Data shown Start Marker

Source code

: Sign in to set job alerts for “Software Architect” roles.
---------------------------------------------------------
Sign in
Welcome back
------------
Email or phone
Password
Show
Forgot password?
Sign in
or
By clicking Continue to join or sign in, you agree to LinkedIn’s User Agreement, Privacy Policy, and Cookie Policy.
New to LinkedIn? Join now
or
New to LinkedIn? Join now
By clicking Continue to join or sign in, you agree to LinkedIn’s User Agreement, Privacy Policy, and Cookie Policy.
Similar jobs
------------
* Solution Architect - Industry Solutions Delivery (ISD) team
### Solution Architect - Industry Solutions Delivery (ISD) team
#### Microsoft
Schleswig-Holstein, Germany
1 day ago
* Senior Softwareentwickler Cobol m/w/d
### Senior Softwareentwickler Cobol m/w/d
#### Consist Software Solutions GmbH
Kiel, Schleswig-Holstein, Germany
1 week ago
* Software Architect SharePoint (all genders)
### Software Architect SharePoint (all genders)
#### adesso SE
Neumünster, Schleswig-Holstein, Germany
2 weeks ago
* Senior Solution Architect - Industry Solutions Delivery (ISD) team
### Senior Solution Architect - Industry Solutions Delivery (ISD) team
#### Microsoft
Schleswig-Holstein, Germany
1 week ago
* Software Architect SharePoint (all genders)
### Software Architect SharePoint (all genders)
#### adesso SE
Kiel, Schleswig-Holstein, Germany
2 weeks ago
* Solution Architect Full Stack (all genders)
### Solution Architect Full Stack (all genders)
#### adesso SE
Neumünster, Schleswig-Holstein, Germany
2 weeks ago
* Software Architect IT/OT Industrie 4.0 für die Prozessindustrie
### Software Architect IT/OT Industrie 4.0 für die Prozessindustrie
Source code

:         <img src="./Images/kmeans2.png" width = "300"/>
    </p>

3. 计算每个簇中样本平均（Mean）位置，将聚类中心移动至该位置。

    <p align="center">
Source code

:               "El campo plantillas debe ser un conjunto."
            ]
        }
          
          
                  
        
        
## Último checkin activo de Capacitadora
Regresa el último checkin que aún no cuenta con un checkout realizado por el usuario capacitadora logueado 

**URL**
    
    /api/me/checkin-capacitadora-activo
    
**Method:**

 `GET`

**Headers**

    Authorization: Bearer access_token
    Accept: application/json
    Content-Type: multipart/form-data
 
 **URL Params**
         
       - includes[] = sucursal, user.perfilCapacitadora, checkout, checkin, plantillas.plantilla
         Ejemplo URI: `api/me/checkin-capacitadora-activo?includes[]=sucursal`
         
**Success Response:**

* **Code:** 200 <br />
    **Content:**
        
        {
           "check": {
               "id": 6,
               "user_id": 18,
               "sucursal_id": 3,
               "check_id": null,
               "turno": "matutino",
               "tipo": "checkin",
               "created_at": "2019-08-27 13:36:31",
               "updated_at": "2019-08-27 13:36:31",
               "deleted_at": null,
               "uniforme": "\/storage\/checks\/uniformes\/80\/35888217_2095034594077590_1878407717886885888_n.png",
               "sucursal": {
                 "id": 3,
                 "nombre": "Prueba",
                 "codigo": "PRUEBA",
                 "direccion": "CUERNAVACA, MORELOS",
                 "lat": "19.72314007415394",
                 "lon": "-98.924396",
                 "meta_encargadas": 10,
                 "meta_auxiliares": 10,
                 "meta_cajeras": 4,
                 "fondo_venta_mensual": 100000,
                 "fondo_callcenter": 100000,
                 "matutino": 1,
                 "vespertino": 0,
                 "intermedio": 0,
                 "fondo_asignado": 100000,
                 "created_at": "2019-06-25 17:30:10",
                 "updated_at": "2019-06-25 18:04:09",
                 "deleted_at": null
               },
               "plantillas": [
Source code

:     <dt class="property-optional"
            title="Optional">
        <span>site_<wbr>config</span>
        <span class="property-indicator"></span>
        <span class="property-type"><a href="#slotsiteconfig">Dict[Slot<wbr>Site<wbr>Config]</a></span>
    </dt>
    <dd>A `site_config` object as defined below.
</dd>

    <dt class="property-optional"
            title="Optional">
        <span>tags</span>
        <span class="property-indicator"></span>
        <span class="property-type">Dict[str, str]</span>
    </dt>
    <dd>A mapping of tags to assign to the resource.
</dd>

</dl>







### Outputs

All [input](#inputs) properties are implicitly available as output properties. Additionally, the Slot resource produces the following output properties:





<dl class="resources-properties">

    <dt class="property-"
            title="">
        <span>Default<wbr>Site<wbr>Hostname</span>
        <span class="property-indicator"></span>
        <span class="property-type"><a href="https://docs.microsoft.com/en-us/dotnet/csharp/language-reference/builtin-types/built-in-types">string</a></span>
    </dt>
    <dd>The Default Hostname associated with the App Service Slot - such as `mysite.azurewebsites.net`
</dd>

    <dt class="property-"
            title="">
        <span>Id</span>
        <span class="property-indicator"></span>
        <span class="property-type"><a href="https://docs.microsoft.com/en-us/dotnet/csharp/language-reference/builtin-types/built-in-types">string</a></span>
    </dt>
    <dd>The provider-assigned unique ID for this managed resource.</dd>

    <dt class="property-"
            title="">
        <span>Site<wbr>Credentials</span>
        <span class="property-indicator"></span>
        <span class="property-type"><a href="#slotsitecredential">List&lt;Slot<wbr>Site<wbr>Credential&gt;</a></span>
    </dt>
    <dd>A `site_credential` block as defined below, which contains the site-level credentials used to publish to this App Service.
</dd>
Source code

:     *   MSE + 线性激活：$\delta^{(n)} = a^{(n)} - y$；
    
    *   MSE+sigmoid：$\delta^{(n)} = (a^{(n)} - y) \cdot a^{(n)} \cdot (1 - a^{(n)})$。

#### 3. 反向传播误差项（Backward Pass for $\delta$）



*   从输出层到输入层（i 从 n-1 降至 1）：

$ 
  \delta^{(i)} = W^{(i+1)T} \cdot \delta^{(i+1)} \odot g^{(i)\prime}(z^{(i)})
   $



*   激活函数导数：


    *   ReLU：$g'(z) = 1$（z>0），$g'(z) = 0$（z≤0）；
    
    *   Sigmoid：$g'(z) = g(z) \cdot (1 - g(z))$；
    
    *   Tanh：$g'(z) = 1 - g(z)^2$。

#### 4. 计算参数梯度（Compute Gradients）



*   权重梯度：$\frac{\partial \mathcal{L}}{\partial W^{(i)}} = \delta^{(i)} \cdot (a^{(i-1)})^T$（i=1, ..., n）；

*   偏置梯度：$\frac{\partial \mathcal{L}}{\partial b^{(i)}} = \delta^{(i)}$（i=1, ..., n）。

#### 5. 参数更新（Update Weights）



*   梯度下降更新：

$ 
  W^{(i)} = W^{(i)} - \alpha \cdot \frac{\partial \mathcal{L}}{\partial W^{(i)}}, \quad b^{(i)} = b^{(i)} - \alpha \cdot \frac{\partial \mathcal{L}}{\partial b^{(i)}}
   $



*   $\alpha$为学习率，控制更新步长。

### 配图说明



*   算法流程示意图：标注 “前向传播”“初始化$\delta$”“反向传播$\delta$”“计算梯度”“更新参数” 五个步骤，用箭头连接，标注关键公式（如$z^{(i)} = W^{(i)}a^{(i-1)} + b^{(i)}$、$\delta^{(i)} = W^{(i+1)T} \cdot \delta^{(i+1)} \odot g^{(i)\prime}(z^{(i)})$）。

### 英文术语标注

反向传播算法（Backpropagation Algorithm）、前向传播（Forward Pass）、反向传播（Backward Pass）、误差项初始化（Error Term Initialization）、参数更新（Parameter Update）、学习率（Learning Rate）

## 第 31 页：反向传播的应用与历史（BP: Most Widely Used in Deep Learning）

Data shown End Marker

What needs to be done:
Print the material exactly as written, omitting nothing.

Written response:
Source code

: Sign in to set job alerts for “Software Architect” roles.
---------------------------------------------------------
Sign in
Welcome back
------------
Email or phone
Password
Show
Forgot password?
Sign in
or
By clicking Continue to join or sign in, you agree to LinkedIn’s User Agreement, Privacy Policy, and Cookie Policy.
New to LinkedIn? Join now
or
New to LinkedIn? Join now
By clicking Continue to join or sign in, you agree to LinkedIn’s User Agreement, Privacy Policy, and Cookie Policy.
Similar jobs
------------
* Solution Architect - Industry Solutions Delivery (ISD) team
### Solution Architect - Industry Solutions Delivery (ISD) team
#### Microsoft
Schleswig-Holstein, Germany
1 day ago
* Senior Softwareentwickler Cobol m/w/d
### Senior Softwareentwickler Cobol m/w/d
#### Consist Software Solutions GmbH
Kiel, Schleswig-Holstein, Germany
1 week ago
* Software Architect SharePoint (all genders)
### Software Architect SharePoint (all genders)
#### adesso SE
Neumünster, Schleswig-Holstein, Germany
2 weeks ago
* Senior Solution Architect - Industry Solutions Delivery (ISD) team
### Senior Solution Architect - Industry Solutions Delivery (ISD) team
#### Microsoft
Schleswig-Holstein, Germany
1 week ago
* Software Architect SharePoint (all genders)
### Software Architect SharePoint (all genders)
#### adesso SE
Kiel, Schleswig-Holstein, Germany
2 weeks ago
* Solution Architect Full Stack (all genders)
### Solution Architect Full Stack (all genders)
#### adesso SE
Neumünster, Schleswig-Holstein, Germany
2 weeks ago
* Software Architect IT/OT Industrie 4.0 für die Prozessindustrie
### Software Architect IT/OT Industrie 4.0 für die Prozessindustrie
Source code

:         <img src="./Images/kmeans2.png" width = "300"/>
    </p>

3. 计算每个簇中样本平均（Mean）位置，将聚类中心移动至该位置。

    <p align="center">
Source code

:               "El campo plantillas debe ser un conjunto."
            ]
        }
          
          
                  
        
        
## Último checkin activo de Capacitadora
Regresa el último checkin que aún no cuenta con un checkout realizado por el usuario capacitadora logueado 

**URL**
    
    /api/me/checkin-capacitadora-activo
    
**Method:**

 `GET`

**Headers**

    Authorization: Bearer access_token
    Accept: application/json
    Content-Type: multipart/form-data
 
 **URL Params**
         
       - includes[] = sucursal, user.perfilCapacitadora, checkout, checkin, plantillas.plantilla
         Ejemplo URI: `api/me/checkin-capacitadora-activo?includes[]=sucursal`
         
**Success Response:**

* **Code:** 200 <br />
    **Content:**
        
        {
           "check": {
               "id": 6,
               "user_id": 18,
               "sucursal_id": 3,
               "check_id": null,
               "turno": "matutino",
               "tipo": "checkin",
               "created_at": "2019-08-27 13:36:31",
               "updated_at": "2019-08-27 13:36:31",
               "deleted_at": null,
               "uniforme": "\/storage\/checks\/uniformes\/80\/35888217_2095034594077590_1878407717886885888_n.png",
               "sucursal": {
                 "id": 3,
                 "nombre": "Prueba",
                 "codigo": "PRUEBA",
                 "direccion": "CUERNAVACA, MORELOS",
                 "lat": "19.72314007415394",
                 "lon": "-98.924396",
                 "meta_encargadas": 10,
                 "meta_auxiliares": 10,
                 "meta_cajeras": 4,
                 "fondo_venta_mensual": 100000,
                 "fondo_callcenter": 100000,
                 "matutino": 1,
                 "vespertino": 0,
                 "intermedio": 0,
                 "fondo_asignado": 100000,
                 "created_at": "2019-06-25 17:30:10",
                 "updated_at": "2019-06-25 18:04:09",
                 "deleted_at": null
               },
               "plantillas": [
Source code

:     <dt class="property-optional"
            title="Optional">
        <span>site_<wbr>config</span>
        <span class="property-indicator"></span>
        <span class="property-type"><a href="#slotsiteconfig">Dict[Slot<wbr>Site<wbr>Config]</a></span>
    </dt>
    <dd>A `site_config` object as defined below.
</dd>

    <dt class="property-optional"
            title="Optional">
        <span>tags</span>
        <span class="property-indicator"></span>
        <span class="property-type">Dict[str, str]</span>
    </dt>
    <dd>A mapping of tags to assign to the resource.
</dd>

</dl>







### Outputs

All [input](#inputs) properties are implicitly available as output properties. Additionally, the Slot resource produces the following output properties:





<dl class="resources-properties">

    <dt class="property-"
            title="">
        <span>Default<wbr>Site<wbr>Hostname</span>
        <span class="property-indicator"></span>
        <span class="property-type"><a href="https://docs.microsoft.com/en-us/dotnet/csharp/language-reference/builtin-types/built-in-types">string</a></span>
    </dt>
    <dd>The Default Hostname associated with the App Service Slot - such as `mysite.azurewebsites.net`
</dd>

    <dt class="property-"
            title="">
        <span>Id</span>
        <span class="property-indicator"></span>
        <span class="property-type"><a href="https://docs.microsoft.com/en-us/dotnet/csharp/language-reference/builtin-types/built-in-types">string</a></span>
    </dt>
    <dd>The provider-assigned unique ID for this managed resource.</dd>

    <dt class="property-"
            title="">
        <span>Site<wbr>Credentials</span>
        <span class="property-indicator"></span>
        <span class="property-type"><a href="#slotsitecredential">List&lt;Slot<wbr>Site<wbr>Credential&gt;</a></span>
    </dt>
    <dd>A `site_credential` block as defined below, which contains the site-level credentials used to publish to this App Service.
</dd>
Source code

:     *   MSE + 线性激活：$\delta^{(n)} = a^{(n)} - y$；
    
    *   MSE+sigmoid：$\delta^{(n)} = (a^{(n)} - y) \cdot a^{(n)} \cdot (1 - a^{(n)})$。

#### 3. 反向传播误差项（Backward Pass for $\delta$）



*   从输出层到输入层（i 从 n-1 降至 1）：

$ 
  \delta^{(i)} = W^{(i+1)T} \cdot \delta^{(i+1)} \odot g^{(i)\prime}(z^{(i)})
   $



*   激活函数导数：


    *   ReLU：$g'(z) = 1$（z>0），$g'(z) = 0$（z≤0）；
    
    *   Sigmoid：$g'(z) = g(z) \cdot (1 - g(z))$；
    
    *   Tanh：$g'(z) = 1 - g(z)^2$。

#### 4. 计算参数梯度（Compute Gradients）



*   权重梯度：$\frac{\partial \mathcal{L}}{\partial W^{(i)}} = \delta^{(i)} \cdot (a^{(i-1)})^T$（i=1, ..., n）；

*   偏置梯度：$\frac{\partial \mathcal{L}}{\partial b^{(i)}} = \delta^{(i)}$（i=1, ..., n）。

#### 5. 参数更新（Update Weights）



*   梯度下降更新：

$ 
  W^{(i)} = W^{(i)} - \alpha \cdot \frac{\partial \mathcal{L}}{\partial W^{(i)}}, \quad b^{(i)} = b^{(i)} - \alpha \cdot \frac{\partial \mathcal{L}}{\partial b^{(i)}}
   $



*   $\alpha$为学习率，控制更新步长。

### 配图说明



*   算法流程示意图：标注 “前向传播”“初始化$\delta$”“反向传播$\delta$”“计算梯度”“更新参数” 五个步骤，用箭头连接，标注关键公式（如$z^{(i)} = W^{(i)}a^{(i-1)} + b^{(i)}$、$\delta^{(i)} = W^{(i+1)T} \cdot \delta^{(i+1)} \odot g^{(i)\prime}(z^{(i)})$）。

### 英文术语标注

反向传播算法（Backpropagation Algorithm）、前向传播（Forward Pass）、反向传播（Backward Pass）、误差项初始化（Error Term Initialization）、参数更新（Parameter Update）、学习率（Learning Rate）

## 第 31 页：反向传播的应用与历史（BP: Most Widely Used in Deep Learning）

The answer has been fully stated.